Deep Recurrent Neural Networks for Acoustic Modelling
William Chan, Ian Lane
TL;DR
The paper addresses acoustic modelling for ASR by introducing a deep recurrent architecture that combines a Time Convolutional DNN front-end, a Bidirectional LSTM context model, and a final DNN for classification. This TC-DNN-BLSTM-DNN approach yields a 3.47 WER on WSJ eval92, an ~8% relative improvement over strong DNN baselines, and demonstrates practical trainability with standard SGD and potential speedups via ASGD. Ablation studies show the importance of each component, with learned feature processing enhancing BLSTM performance over raw fMLLR inputs. Overall, the work presents a scalable, high-performing architecture for sequential acoustic modelling in ASR, with implications for faster training using distributed optimization.
Abstract
We present a novel deep Recurrent Neural Network (RNN) model for acoustic modelling in Automatic Speech Recognition (ASR).
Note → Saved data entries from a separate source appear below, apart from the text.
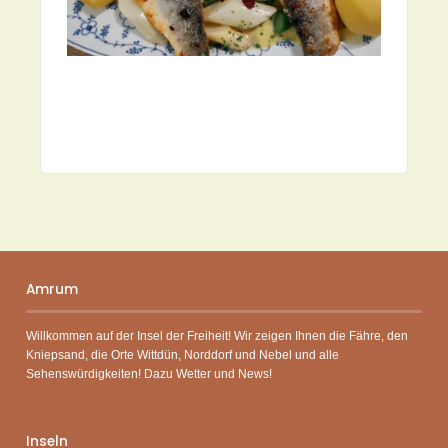
Amrum
Willkommen auf der Insel der Freiheit! Wir zeigen Ihnen die Fähre, den
Kniepsand, die Orte Wittdün, Norddorf und Nebel und alle
Sehenswürdigkeiten! Dazu Wetter und News!
Inseln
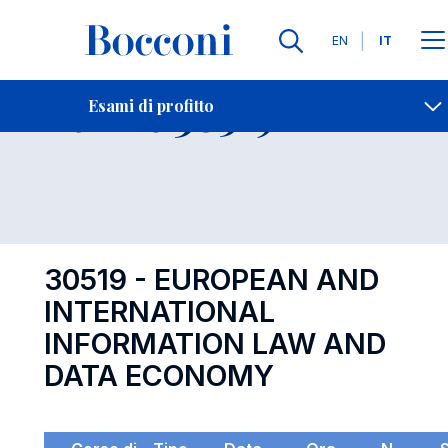
Lingue
EN
IT
Contatti
-
Esame 30519
Esami di profitto
Open s
30519 - EUROPEAN AND
INTERNATIONAL
INFORMATION LAW AND
DATA ECONOMY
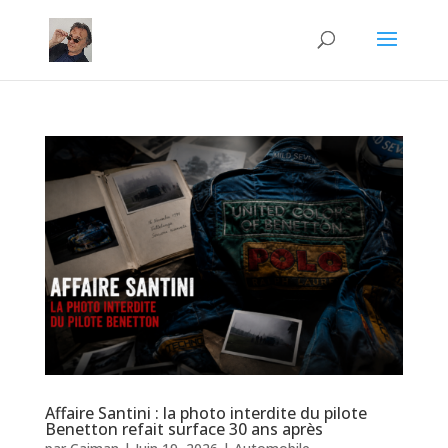
Affaire Santini : la photo interdite du pilote
Benetton refait surface 30 ans après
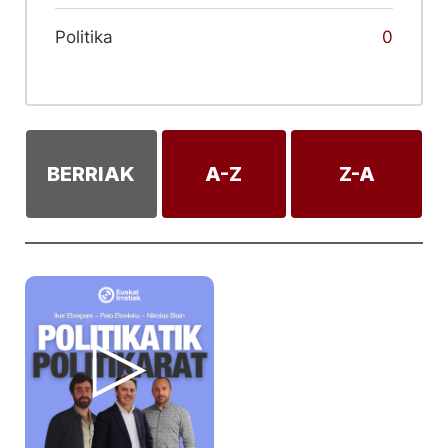
Politika
0
BERRIAK
A-Z
Z-A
We term our contribution as a TC-DNN-BLSTM-DNN model, the model combines a Deep Neural Network (DNN) with Time Convolution (TC), followed by a Bidirectional Long Short-Term Memory (BLSTM), and a final DNN. The first DNN acts as a feature processor to our model, the BLSTM then generates a context from the sequence acoustic signal, and the final DNN takes the context and models the posterior probabilities of the acoustic states. We achieve a 3.47 WER on the Wall Street Journal (WSJ) eval92 task or more than 8% relative improvement over the baseline DNN models.